The success of “Loose Talk” gave Freddie a reputation in the country music world that was very similar to the early career of Willie Nelson: It was said that he could write hit songs for other people but couldn’t buy a hit with his own recordings. Freddie wrote songs for Porter Wagoner, George Jones, Patsy Cline, Billy Walker, and his old pal Lefty Frizzell among many others, but none of his own recordings made much chart impact. It was a stigma that would haunt Freddie for over a decade, but, as he recalls, it didn’t bother him because the mailbox money was showing up every month and songwriters kept clamoring for his tunes.

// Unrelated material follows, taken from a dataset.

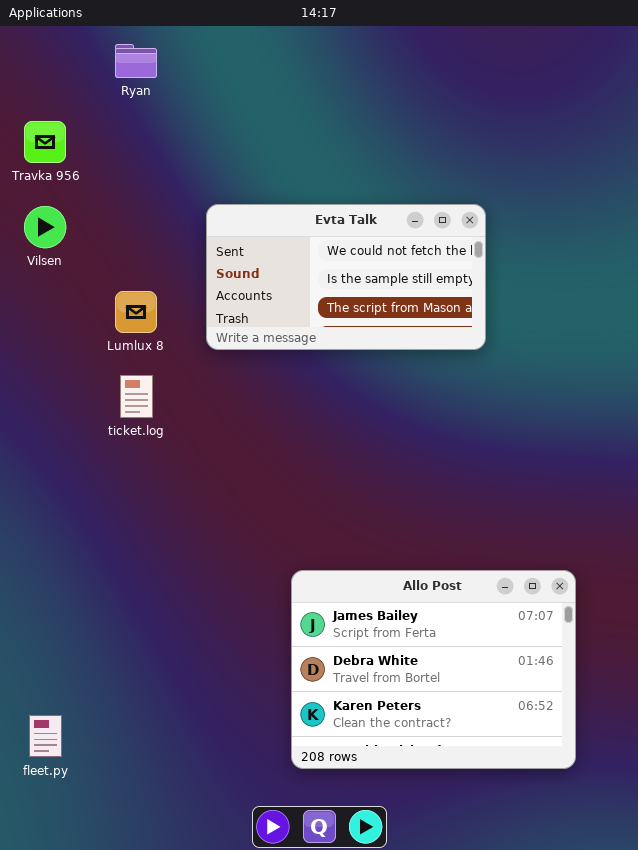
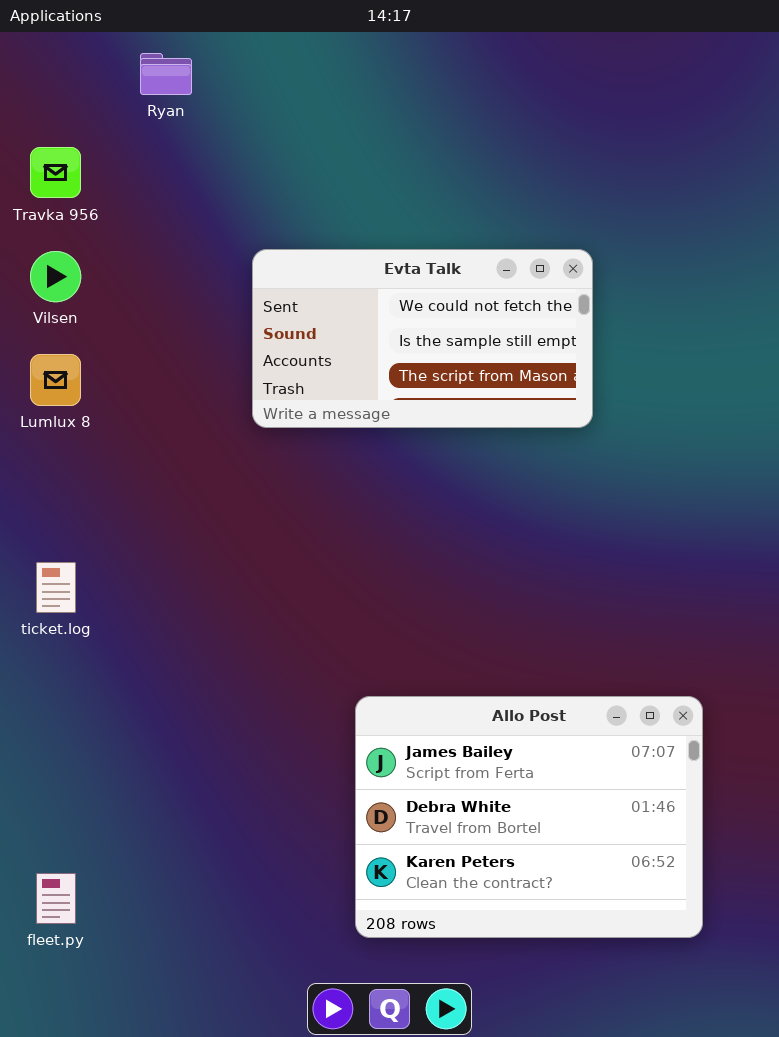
Lumlux 8: [115,291,157,333] -> [30,354,81,406], moved
ticket.log: [120,375,153,418] -> [36,562,76,613], moved

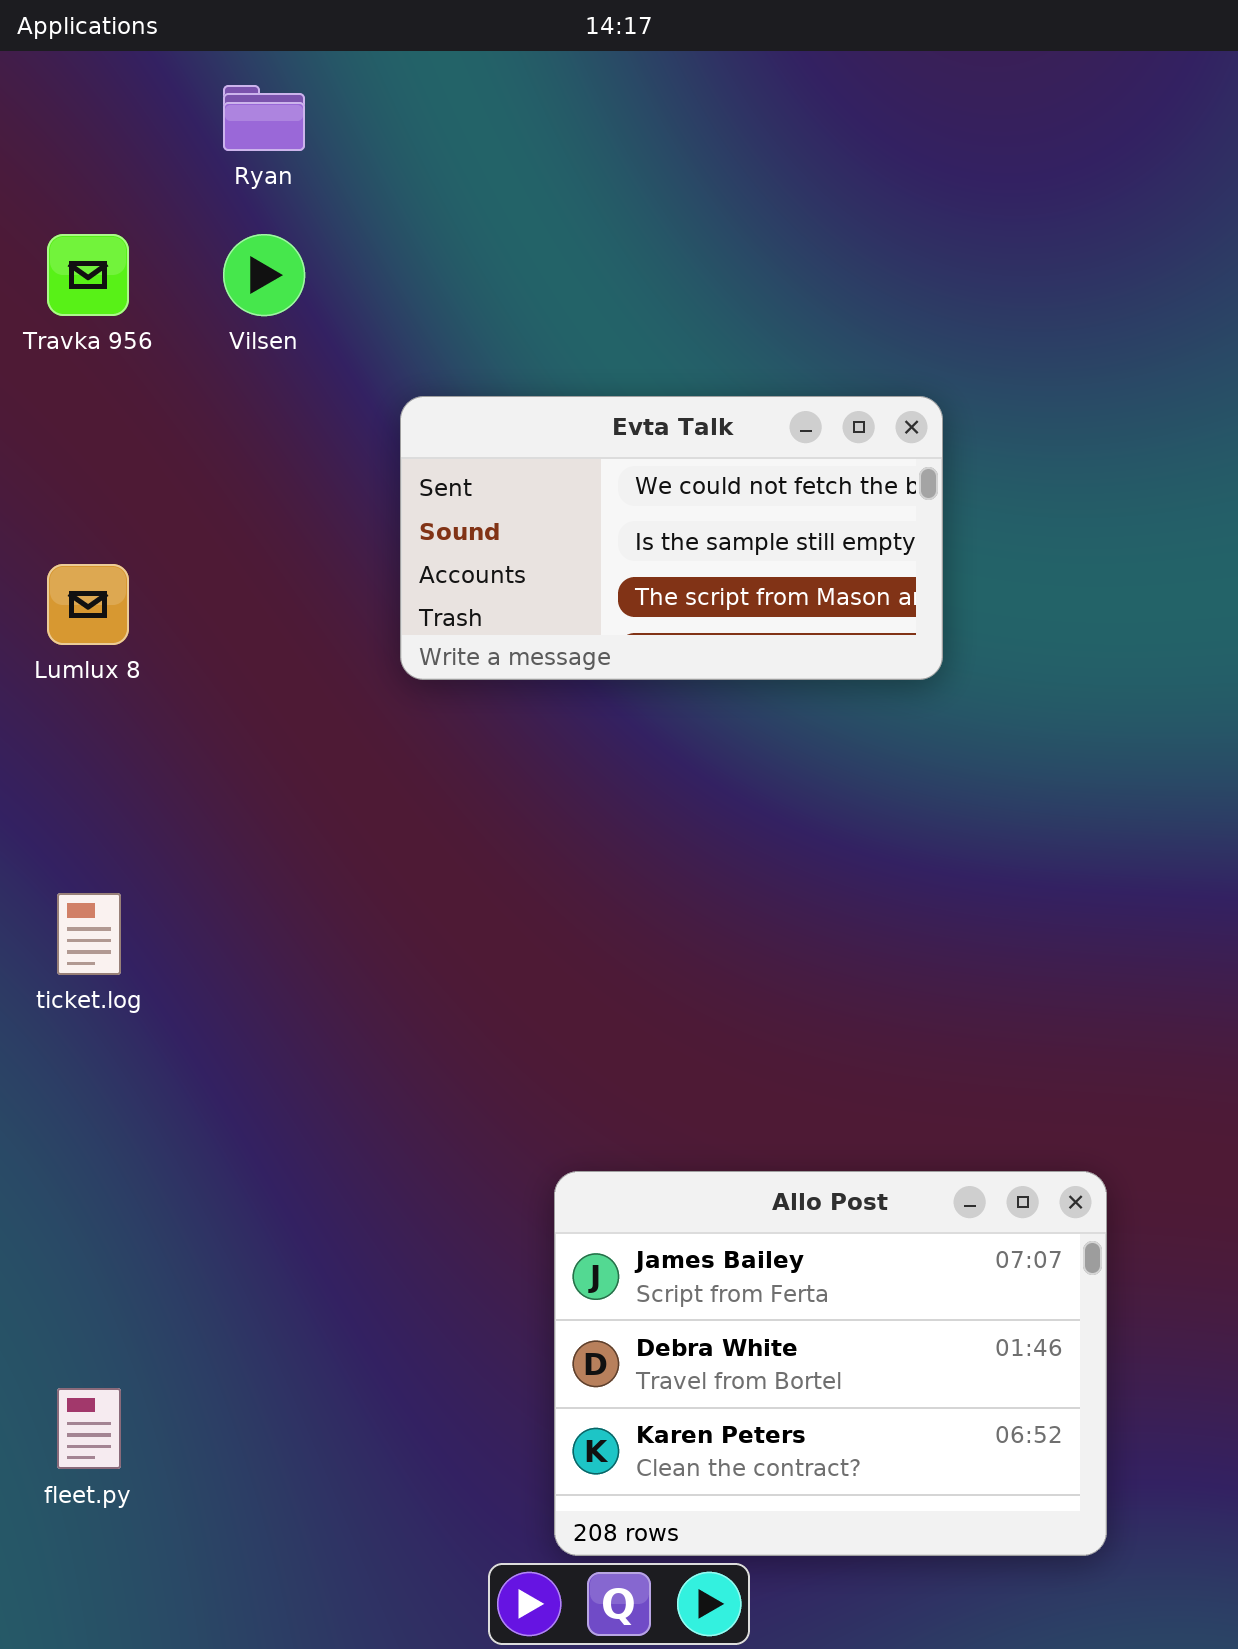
Vilsen: [30,251,81,302] -> [223,234,305,316], moved
Allo Post: [355,696,703,938] -> [554,1171,1107,1556], moved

Freddie did three more sessions for Capitol in 1954 and 1955, which yielded five more unsuccessful singles. Even though they were great West Coast country records (“From Canada to Tennessee” is an excellent example included here), all featuring cream-of-the-crop West Coast sidemen, none of them made the charts.

Ken Nelson, faced with a dilemma but having faith in Freddie, then decided to do what no A&R man has ever done before or since. He had a meeting with Freddie and told him that he just couldn’t get a hit for him, as much as he had tried, and as a result he thought that a different approach was needed to get Freddie the hit he was seeking. Nelson then told Freddie that he was going to call up Don Law from Columbia Records and let him have his contract.

This sort of humanitarian business move was not only unheard of in those days, but today it would be grounds for dismissal for an A&R man to just give away an artist’s contract to another label! Ken Nelson, however, was firmly in the old school and he cared about Freddie Hart’s career. Everything was done as Nelson promised, and Freddie began 1956 as a Columbia recording artist.

Columbia Records made more sense for Freddie at this stage in the game. He had recently become a regular cast member on the weekly television show Town Hall Party, which was the most popular Grand Ole Opry–type show in Los Angeles (see Bear Family’s excellent series of Town Hall Party DVDs documenting this show). Just about everybody who was on Town Hall Party recorded for Columbia, including his buddy Lefty Frizzell, the Collins Kids, Joe and Rose Lee Maphis, and Johnny Bond. In addition, important country artists like Johnny Cash, Johnny Horton, and Marty Robbins would also soon be joining the label, so it must have felt like coming home for Freddie when he joined this esteemed roster.